Hızlı bir benimsenmeyle yükselişe geçen DeFi, birçok kişi için fırsat alanı olurken; kötü niyetli kişilerin de oyun alanı oldu.
Kripto para piyasasındaki hack ve ağ saldırılarında özellikle geçtiğimiz yıl büyük bir artış yaşandı. Projelerin ağ güvenliğini sağlamakta zorluk çekmeleri, yatırımcıların güven kaybına neden oluyor. Özellikle milyon dolarlık sektör haline gelen DeFi’daki platformlar, bünyelerinde barındırdıkları kripto paraları korumakta zorluk çekiyorlar. Kripto dünyası her ne kadar önlemlerini alsa da güvenlik konusunda tam anlamıyla yeterli olamadı. Büyük şirketlerin güvenlik açıklarını gidermek için çalışmaları devam ediyor.
İhtiyaçlar Hiyeraşisi’nin DeFi’daki Yansıması
Cointelegraph Türkiye‘den Hazal Orta‘nın hazırladığı habere göre, Maslow’un İhtiyaçlar Hiyerarşisi’nin ikinci basamağını oluşturan “Güvenlik”, DeFi’da önemli bir role sahip.
Maslow’a göre, insanlığın ihtiyaçlarının bir hiyerarşisi bulunmak zorunda. Bu hiyerarşi ise şu şekilde sıralanıyor:
- Fizyolojik İhtiyaçlar,
- Güvenlik İhtiyacı,
- Sevgi/Aitlik İhtiyacı,
- Saygı/Statü İhtiyacı,
- Kendini Gerçekleştirme İhtiyacı
Yapı olarak tamamlanan ve piyasada kabul gören DeFi için artık ikinci basamağı atlatmanın vakti. Geçtiğimiz yıl yaşanan hack saldırıları, milyonlarca kullanıcıya uğraşmayı başaran DeFi’ın atlatması gereken ciddi bir adım.
Siber güvenlik denildiğinde akla gelen büyük isimlerin başında ESET ve Kaspersky gibi tüm dünyanın tanıdığı dijital güvenlik şirketleri var. Cointelegraph Türkiye de, her iki şirketle ortaya çıkan suistimalleri ve kullanıcıların bunlara karşı ne gibi önlemlerle alabileceği hakkında görüşler aldı.
Uzmanların Gözünden Güvenlik Sorunları
Blokzincir teknolojisinin beraberinde getirdiği avantajlar, herhangi bir saldırı durumunda dezavantaja dönüşebiliyor. Merkeziyetsiz yapısı nedeniyle blokzincir teknolojisinin en büyük sorunlarından biri takip edilemez olması.
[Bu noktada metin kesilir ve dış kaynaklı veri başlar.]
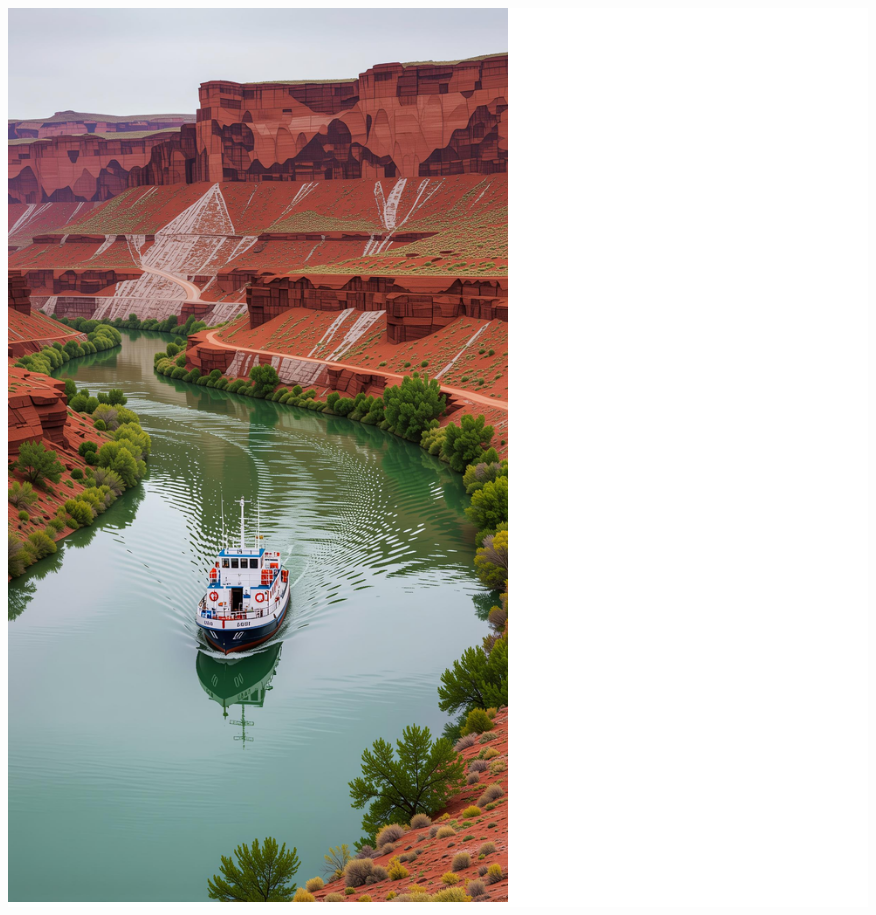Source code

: <img src="https://github.com/Willian7004/media-blog/blob/main/files/202506/2025061305/ComfyUI_00772_.jpg?raw=true" style="width:500px;" />
</div>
İnternete bağlandığımız her an bir tehditin ortasında olduğumuzu belirten ESET Türkiye Bilgi Güvenliği Uzmanı Ulaşcan Şahin‘e göre; ister bir metaverse projesi olsun ister MetaMask gibi cüzdan ile bağlandığımız bir merkeziyetsiz borsa, kullanıcının bunlardan herhangi birine bağlanmak istediğinde karşı tarafın sunucusuna bir takım verilerinin gönderildiğini bilmesi gerektiğinin altını çiziyor. Aslında bunlar, sanal ortamdaki parmak izi gibi düşünülebilir. Çoğunlukla karşılaşılan durum da bu parmak izlerinin saldırganlar tarafından ters bağlantı ya da oltalama yöntemleriyle ele geçirilmesinden kaynaklanıyor.
Kaspersky’nin Baş Veri Bilimcisi Vladislav Tushkanov ise en ciddi tehdidin, bir kişinin sahip olduğu tüm kripto varlıklarının tek merkezde toplanması olduğunu söylüyor. Çoğu proje Ethereum ekosistemini kullandığından, bir kişinin tüm eşyaları aynı cüzdana bağlı olabilir. Bu senaryoda kişisel anahtara olan erişimin kaybedilmesi, diğer varlıkların kaybedilmesi anlamını da taşıyabilir. Tushkanov, kullanıcıların cihazlarının güvenliği ve key storage drive (KSD) konusunda çok dikkatli olmaları gerektiğine vurgu yaparak, olası kimlik avı saldırılarına karşı daima tetikte olunmasının hayati önem taşıdığını vurguladı.
Uzmanlar, saldırılardan kurtulabilmenin genel olarak en başında, kişisel farkındalığı artırmanın olduğu konusunda hemfikir. Ayrıca, kullanılan borsaların, cüzdanların ve benzer platformların saygın olanlardan tercih edilmesi de saldırılara karşı bir güvenlik önlemi.
Bu makale yatırım tavsiyesi veya önerisi içermemektedir. Her yatırım ve alım satım hareketi risk içerir ve okuyucular karar verirken kendi araştırmalarını yapmalıdır.